Some media reports say U.S. military support was withheld to avoid antagonizing or weakening Libya’s elected government, which is divided by tribal rivalries and is currently being pressured by Islamist political parties and their allied jihadi groups. After the attack, for example, the government didn’t provide visas to the FBI’s investigative team for several weeks.

Libya’s previous government, run by dictator Moammar Gadhafi, was overthrown in 2011 by local rebels after Obama provided high-tech  airpower.

Since the attack, Obama has repeatedly suggested it was caused by a mob of Muslims’ angry about an anti-Islamic YouTube produced in California

“The future must not belong to those who slander the prophet of Islam,” he announced at the Sept. 25 General Assembly of the United Nations.

However, there was no angry mob, and numerous intelligence reports have pinned the blame on a local jihad group — Ansar al-Sharia — that had previously been identified as an affiliate of al-Qaida’s decentralized network.

Obama refuted GOP claims that the administration highlighted the video to distract attention from the compound’s lack of protection from the increasing jihadi activity in the region.

“The intelligence was coming in and evolving as more information came up,” Obama said.

“This is something the American people can take to the bank: My administration plays this stuff straight — we don’t play politics when it comes to American national security,” he insisted.

But he also downplayed military responses and emphasized law-enforcement solutions: “My biggest priority right now is bringing those folks to justice… that’s a commitment I always keep,” he said.

The one mention of “jihad” — or Islamic religious war — was overshadowed by repeated references to generic attackers, “folks” and “terrorists.”

In contrast, Gov.

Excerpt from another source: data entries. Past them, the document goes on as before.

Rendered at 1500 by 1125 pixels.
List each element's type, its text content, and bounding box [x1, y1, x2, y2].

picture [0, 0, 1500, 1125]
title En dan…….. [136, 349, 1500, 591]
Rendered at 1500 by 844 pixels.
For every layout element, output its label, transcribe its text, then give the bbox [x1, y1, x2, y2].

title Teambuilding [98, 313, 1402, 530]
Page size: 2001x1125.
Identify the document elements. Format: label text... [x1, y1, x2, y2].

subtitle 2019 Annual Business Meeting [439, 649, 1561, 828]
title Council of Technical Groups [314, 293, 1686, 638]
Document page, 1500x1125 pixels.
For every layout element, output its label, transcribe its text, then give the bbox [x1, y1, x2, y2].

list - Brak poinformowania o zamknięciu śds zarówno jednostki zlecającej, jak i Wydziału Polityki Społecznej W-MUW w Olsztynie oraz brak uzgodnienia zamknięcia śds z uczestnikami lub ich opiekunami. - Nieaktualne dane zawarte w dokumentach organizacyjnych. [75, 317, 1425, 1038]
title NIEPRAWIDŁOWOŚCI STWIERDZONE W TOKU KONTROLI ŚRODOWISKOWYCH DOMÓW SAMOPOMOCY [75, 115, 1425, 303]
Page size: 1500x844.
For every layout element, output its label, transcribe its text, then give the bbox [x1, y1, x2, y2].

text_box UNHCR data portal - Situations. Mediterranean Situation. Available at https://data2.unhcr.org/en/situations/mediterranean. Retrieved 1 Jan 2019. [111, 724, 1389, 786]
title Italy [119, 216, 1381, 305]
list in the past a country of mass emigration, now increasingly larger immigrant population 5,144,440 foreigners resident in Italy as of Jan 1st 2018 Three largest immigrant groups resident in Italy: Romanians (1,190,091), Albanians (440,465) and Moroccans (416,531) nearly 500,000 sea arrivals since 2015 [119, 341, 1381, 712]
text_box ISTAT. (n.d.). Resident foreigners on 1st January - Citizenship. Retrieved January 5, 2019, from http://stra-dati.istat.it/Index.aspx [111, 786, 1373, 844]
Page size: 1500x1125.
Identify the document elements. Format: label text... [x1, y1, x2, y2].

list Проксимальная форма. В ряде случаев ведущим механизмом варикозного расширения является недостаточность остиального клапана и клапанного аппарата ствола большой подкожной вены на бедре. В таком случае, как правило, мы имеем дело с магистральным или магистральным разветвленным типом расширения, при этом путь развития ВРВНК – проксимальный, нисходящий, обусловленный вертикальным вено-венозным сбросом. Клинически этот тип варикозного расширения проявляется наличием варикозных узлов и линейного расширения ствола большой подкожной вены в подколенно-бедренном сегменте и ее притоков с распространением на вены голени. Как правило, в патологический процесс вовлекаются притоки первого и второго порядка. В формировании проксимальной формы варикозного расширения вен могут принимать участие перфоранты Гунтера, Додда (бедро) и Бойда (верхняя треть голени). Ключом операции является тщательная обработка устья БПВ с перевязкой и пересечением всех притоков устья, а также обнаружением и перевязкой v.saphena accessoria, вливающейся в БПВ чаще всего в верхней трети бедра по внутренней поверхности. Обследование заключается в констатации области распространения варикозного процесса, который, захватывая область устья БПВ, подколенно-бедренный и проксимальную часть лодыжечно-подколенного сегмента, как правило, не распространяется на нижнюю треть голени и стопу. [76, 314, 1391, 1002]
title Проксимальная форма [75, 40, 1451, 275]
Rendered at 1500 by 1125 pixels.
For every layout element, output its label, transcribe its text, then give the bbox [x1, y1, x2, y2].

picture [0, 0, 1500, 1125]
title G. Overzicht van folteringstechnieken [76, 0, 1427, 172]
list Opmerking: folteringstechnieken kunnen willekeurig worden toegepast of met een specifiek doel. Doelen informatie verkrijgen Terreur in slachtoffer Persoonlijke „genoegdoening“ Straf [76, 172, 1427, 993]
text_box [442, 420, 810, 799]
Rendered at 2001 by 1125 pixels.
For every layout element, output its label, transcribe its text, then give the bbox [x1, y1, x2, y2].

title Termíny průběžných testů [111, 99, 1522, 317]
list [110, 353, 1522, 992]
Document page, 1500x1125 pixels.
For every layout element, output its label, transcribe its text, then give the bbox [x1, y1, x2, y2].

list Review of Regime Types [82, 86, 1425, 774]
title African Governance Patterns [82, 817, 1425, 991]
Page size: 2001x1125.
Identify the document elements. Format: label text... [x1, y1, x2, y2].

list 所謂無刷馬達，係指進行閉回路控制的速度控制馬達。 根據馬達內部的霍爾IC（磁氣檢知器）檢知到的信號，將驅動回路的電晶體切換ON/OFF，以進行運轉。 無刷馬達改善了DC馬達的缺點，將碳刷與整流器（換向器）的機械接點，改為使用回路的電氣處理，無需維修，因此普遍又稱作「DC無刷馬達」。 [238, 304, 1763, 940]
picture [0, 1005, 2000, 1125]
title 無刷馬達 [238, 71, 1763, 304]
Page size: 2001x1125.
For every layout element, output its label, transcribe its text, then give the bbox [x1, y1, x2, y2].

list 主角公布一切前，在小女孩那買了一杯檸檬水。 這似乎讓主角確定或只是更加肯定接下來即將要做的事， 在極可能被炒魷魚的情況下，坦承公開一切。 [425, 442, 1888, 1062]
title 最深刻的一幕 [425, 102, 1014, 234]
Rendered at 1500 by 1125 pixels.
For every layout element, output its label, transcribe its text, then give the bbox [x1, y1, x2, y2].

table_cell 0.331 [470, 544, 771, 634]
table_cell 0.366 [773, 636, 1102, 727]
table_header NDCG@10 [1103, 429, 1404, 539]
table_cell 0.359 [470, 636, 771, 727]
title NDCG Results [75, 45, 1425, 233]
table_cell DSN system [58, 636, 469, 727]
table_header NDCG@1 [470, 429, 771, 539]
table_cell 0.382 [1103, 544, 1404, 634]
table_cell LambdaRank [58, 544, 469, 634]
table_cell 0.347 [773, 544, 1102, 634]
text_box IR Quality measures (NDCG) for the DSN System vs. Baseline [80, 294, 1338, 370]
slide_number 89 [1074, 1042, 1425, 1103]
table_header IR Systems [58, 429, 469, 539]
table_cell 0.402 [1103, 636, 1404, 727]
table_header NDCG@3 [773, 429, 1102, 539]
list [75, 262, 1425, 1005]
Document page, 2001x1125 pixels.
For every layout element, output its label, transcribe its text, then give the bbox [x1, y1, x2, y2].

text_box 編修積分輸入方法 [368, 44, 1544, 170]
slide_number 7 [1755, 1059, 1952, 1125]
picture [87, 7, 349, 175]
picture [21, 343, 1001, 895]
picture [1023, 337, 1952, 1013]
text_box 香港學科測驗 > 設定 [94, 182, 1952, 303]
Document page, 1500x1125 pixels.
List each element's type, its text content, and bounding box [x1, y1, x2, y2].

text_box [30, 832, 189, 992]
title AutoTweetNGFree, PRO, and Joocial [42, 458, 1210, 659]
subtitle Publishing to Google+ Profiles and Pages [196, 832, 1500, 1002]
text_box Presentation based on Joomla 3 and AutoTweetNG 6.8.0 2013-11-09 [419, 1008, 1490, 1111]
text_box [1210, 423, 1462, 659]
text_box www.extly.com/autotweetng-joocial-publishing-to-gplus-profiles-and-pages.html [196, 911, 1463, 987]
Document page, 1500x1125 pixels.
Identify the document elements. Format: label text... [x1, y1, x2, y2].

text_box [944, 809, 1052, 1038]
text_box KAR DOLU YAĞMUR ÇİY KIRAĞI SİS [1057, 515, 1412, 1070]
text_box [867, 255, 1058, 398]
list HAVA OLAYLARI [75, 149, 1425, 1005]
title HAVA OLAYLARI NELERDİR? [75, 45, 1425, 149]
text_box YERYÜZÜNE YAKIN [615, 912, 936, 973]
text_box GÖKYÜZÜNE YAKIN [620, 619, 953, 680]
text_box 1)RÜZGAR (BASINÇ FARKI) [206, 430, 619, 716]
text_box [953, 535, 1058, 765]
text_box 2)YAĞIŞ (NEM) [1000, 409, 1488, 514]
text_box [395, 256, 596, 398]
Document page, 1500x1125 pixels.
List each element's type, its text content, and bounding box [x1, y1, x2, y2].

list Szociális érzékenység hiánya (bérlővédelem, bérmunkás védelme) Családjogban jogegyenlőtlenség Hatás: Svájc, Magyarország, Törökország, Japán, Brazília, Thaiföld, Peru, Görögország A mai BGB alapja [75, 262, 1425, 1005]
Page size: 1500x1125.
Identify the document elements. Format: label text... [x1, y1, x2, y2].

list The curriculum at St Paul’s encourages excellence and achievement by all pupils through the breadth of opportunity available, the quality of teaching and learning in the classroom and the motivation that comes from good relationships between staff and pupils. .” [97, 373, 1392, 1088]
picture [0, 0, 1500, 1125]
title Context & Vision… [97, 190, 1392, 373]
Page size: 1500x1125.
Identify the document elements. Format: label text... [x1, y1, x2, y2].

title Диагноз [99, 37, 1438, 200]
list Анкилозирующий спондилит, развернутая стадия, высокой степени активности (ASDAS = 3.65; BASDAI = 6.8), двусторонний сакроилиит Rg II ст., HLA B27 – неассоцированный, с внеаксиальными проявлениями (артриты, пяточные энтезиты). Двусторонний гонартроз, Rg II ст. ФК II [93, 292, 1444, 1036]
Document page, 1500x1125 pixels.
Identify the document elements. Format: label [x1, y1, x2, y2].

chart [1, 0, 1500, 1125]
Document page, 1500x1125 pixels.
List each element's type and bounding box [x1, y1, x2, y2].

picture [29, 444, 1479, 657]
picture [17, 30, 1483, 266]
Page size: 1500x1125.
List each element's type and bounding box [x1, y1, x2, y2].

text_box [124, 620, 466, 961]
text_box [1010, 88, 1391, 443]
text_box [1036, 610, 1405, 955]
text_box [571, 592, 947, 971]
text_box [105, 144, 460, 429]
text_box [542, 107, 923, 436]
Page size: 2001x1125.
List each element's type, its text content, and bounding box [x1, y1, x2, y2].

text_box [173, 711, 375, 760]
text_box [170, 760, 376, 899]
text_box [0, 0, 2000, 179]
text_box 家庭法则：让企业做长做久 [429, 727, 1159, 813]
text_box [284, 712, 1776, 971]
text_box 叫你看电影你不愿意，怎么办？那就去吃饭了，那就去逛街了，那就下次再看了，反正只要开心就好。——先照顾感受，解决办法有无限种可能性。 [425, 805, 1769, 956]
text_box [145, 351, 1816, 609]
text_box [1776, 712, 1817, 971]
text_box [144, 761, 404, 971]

Mitt Romney used the Oct. 22 presidential debate to depict the attackers as “jihadists” rooted in Islam.

“The right course for us is to make sure that we go after the, the people who are leaders of these various anti-American groups and these, these jihadists, but also help the Muslim world,” Romney said.

“We’re going to have to put in place a very comprehensive and robust strategy to help the, the world of Islam and other parts of the world, reject this radical violent extremism,” Romney said, highlighting the link between Islam and terrorism.

Obama also cited and praised the extensive U.S. use of drones to kill jihadis in Pakistan and Yemen, despite opposition from some progressives and libertarians.

“We have been able to take out 20 of the 23 top al-Qaida leadership,” he said.

“What we have done is cripple their capacity to carry out homeland attacks here in the United States… we’ve an infrastructure now where we can keep putting pressure on them and that is something I’m very proud of.”